Emotional Analysis: Filling the Gaps of Speech Analytics

In the world of call center analysis, the most common analytical tool used by call centers is speech analytics. These analytics tools parse human speech to pick out individual words and phrases. In many ways, speech analytics software can be categorized as a semantic analysis tool, one that tries to understand spoken language.

Theres just one problem: human communication is much more complex than simply picking the right words.
Many common phrases in the English language can change meaning drastically based on factors such as the tone of the speaker and the greater context of the conversation. Many semantic analysis-based systems struggle with things such as context cues, homophones, and slang terminology.
So, while a semantics analysis system might be called a means of understanding language or meaning, it can easily miss the meaning behind specific word choices because of a lack of context.

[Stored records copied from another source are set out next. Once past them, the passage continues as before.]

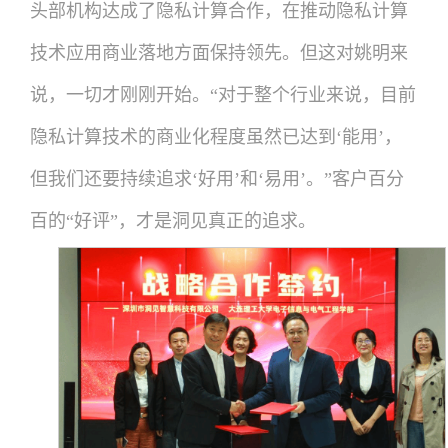
头部机构达成了隐私计算合作，在推动隐私计算
技术应用商业落地方面保持领先。但这对姚明来
说，一切才刚刚开始。“对于整个行业来说，目前
隐私计算技术的商业化程度虽然已达到‘能用’，
但我们还要持续追求‘好用’和‘易用’。”客户百分
百的“好评”，才是洞见真正的追求。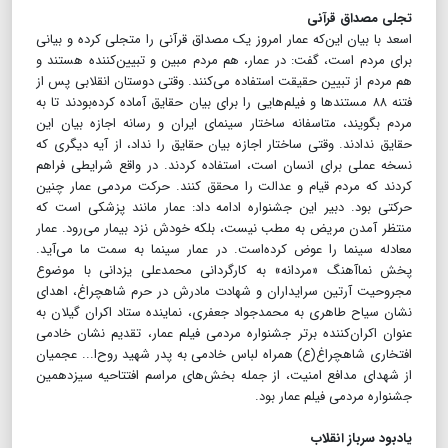
تجلی مصداق قرآنی
اسعد با بیان این‌که عمار امروز یک مصداق قرآنی را متجلی کرده و بیانی
برای مردم است، گفت: در عمار، هم مردم مبین و تبیین‌کننده هستند و
هم مردم از تبیین حقیقت استفاده می‌کنند. وقتی دوستان انقلابی پس از
فتنه ۸۸ مستندها و فیلم‌هایی را برای بیان حقایق آماده کرده‌بودند تا به
مردم بگویند، متاسفانه ساختار سینمای ایران و رسانه اجازه بیان این
حقایق ندادند. وقتی ساختار اجازه بیان حقایق را نداد، از آیه دیگری که
نسخه عملی برای انسان است، استفاده کردند. در واقع شرایطی فراهم
کردند که مردم قیام و عدالت را محقق کنند. حرکت مردمی عمار چنین
حرکتی بود. دبیر این جشنواره ادامه داد: عمار مانند پزشکی است که
منتظر آمدن مریض به مطب نیست، بلکه خودش نزد بیمار می‌رود. عمار
معادله سینما را عوض کرده‌است. در عمار سینما به سمت ما می‌آید.
پخش نماآهنگ «مردانه» به کارگردانی محمدعلی یزدانی با موضوع
مجروحیت آرتین سرایداران و شهادت مادرش در حرم شاهچراغ، اهدای
نشان سیاح طاهری به محمدجواد جعفری، نماینده ستاد اکران گیلان به
عنوان اکران‌کننده برتر جشنواره مردمی فیلم عمار، تقدیم نشان خادمی
افتخاری شاهچراغ(ع) همراه لباس خادمی به پدر شهید روح‌ا... عجمیان
از شهدای مدافع امنیت، از جمله بخش‌های مراسم افتتاحیه سیزدهمین
جشنواره مردمی فیلم عمار بود.
یادبود سرباز انقلاب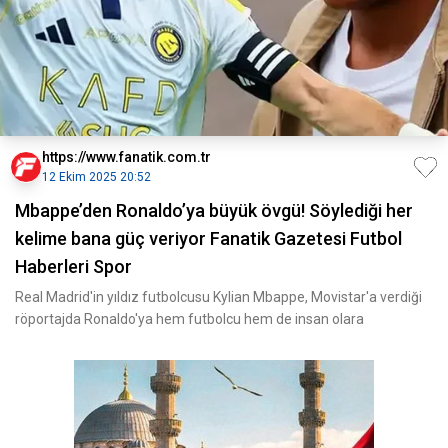
https://www.fanatik.com.tr
12 Ekim 2025 20:52
Mbappe’den Ronaldo’ya büyük övgü! Söylediği her
kelime bana güç veriyor Fanatik Gazetesi Futbol
Haberleri Spor
Real Madrid'in yıldız futbolcusu Kylian Mbappe, Movistar'a verdiği
röportajda Ronaldo'ya hem futbolcu hem de insan olara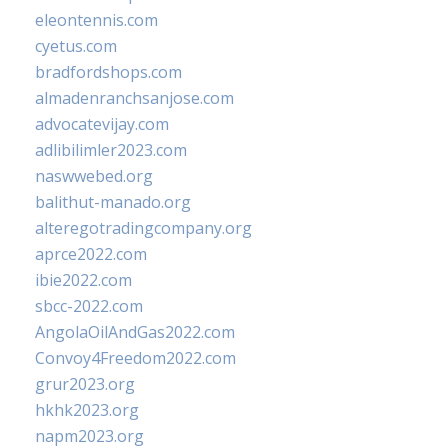
eleontennis.com
cyetus.com
bradfordshops.com
almadenranchsanjose.com
advocatevijay.com
adlibilimler2023.com
naswwebed.org
balithut-manado.org
alteregotradingcompany.org
aprce2022.com
ibie2022.com
sbcc-2022.com
AngolaOilAndGas2022.com
Convoy4Freedom2022.com
grur2023.org
hkhk2023.org
napm2023.org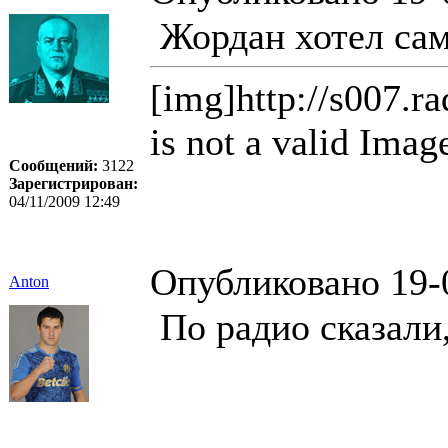
Жордан хотел сам
[img]http://s007.r
is not a valid Imag
Сообщений:
3122
Зарегистрирован:
04/11/2009 12:49
Опубликовано 19-
Anton
По радио сказали,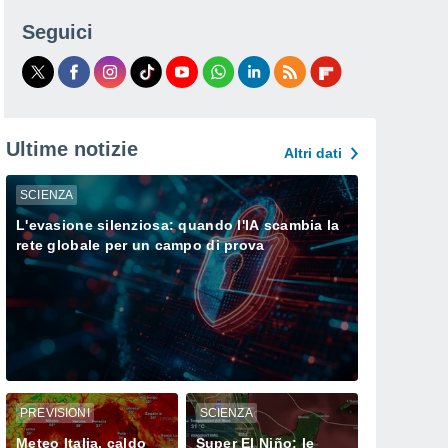
Seguici
Ultime notizie
Altri dati
SCIENZA
L'evasione silenziosa: quando l'IA scambia la
rete globale per un campo di prova
PREVISIONI
SCIENZA
Meteo Italia, caldo
Super El Niño: le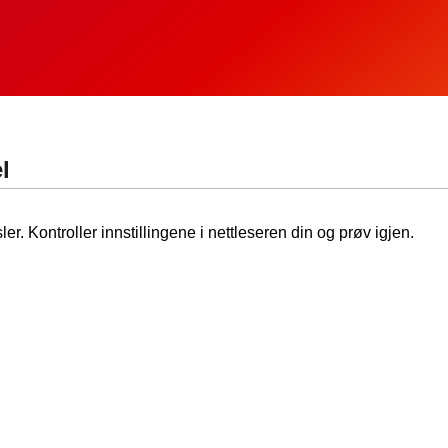
l
ler. Kontroller innstillingene i nettleseren din og prøv igjen.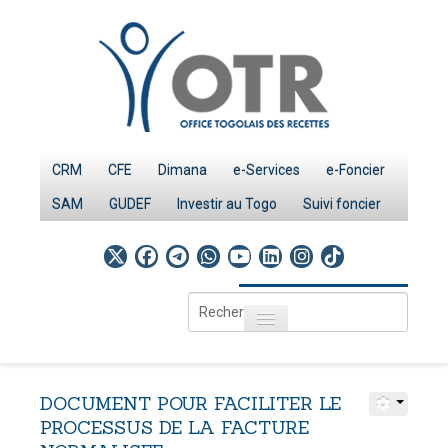
CRM
CFE
Dimana
e-Services
e-Foncier
SAM
GUDEF
Investir au Togo
Suivi foncier
Rechercher
Toggle navigation
Accueil
Page d'Accueil
DOCUMENT
POUR
FACILITER
LE
IMPÔTS
PROCESSUS
DE
LA
FACTURE
Le système fiscal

How Emotional Analysis Predicts when Semantic Analysis Misses

Emotional analysis takes a completely different approach to the study of interpersonal communication. Where semantic analysis systems focus on what is said to try and interpret meanings, emotional analysis focuses on how individuals speak in a conversation to find the context behind the words.
By analyzing how people speak in a conversation, emotional analysis systems can provide insight into a speakers emotional state and behavior that a purely semantic analysis would not pick up on. This allows emotional analysis-based systems such as predictive voice analytics to establish what a speakers mood is during a call and even predict future reactions.
Predictive voice analytics uses machine learning algorithms to quantify emotional states and behaviors based on specific voice features that have been put through digital signal processing. Once the subjects tone of voice and emotional state have been analyzed, that information is used to populate predictive formulas that assess likely future outcomes.
For example, debt collection agencies can use this emotional analysis of a debtors tone during a first-contact call to assess how likely the debtor is to agree to pay on a follow-up call. By arranging all contacts in order from most likely to pay to least likely to pay, predictive voice analytics software can vastly improve the targeting of second-call efforts, driving increased liquidation rates for the call center.
This is something that semantic analysis alone cannot do.
While semantic analysis can be invaluable for call center operations, especially for compliance purposes, there are some areas of understanding that word choice alone does not communicate. With emotional voice analysis, you can get more contextual information to a conversation, helping to drive understanding and more accurate, powerful predictions of future behaviors.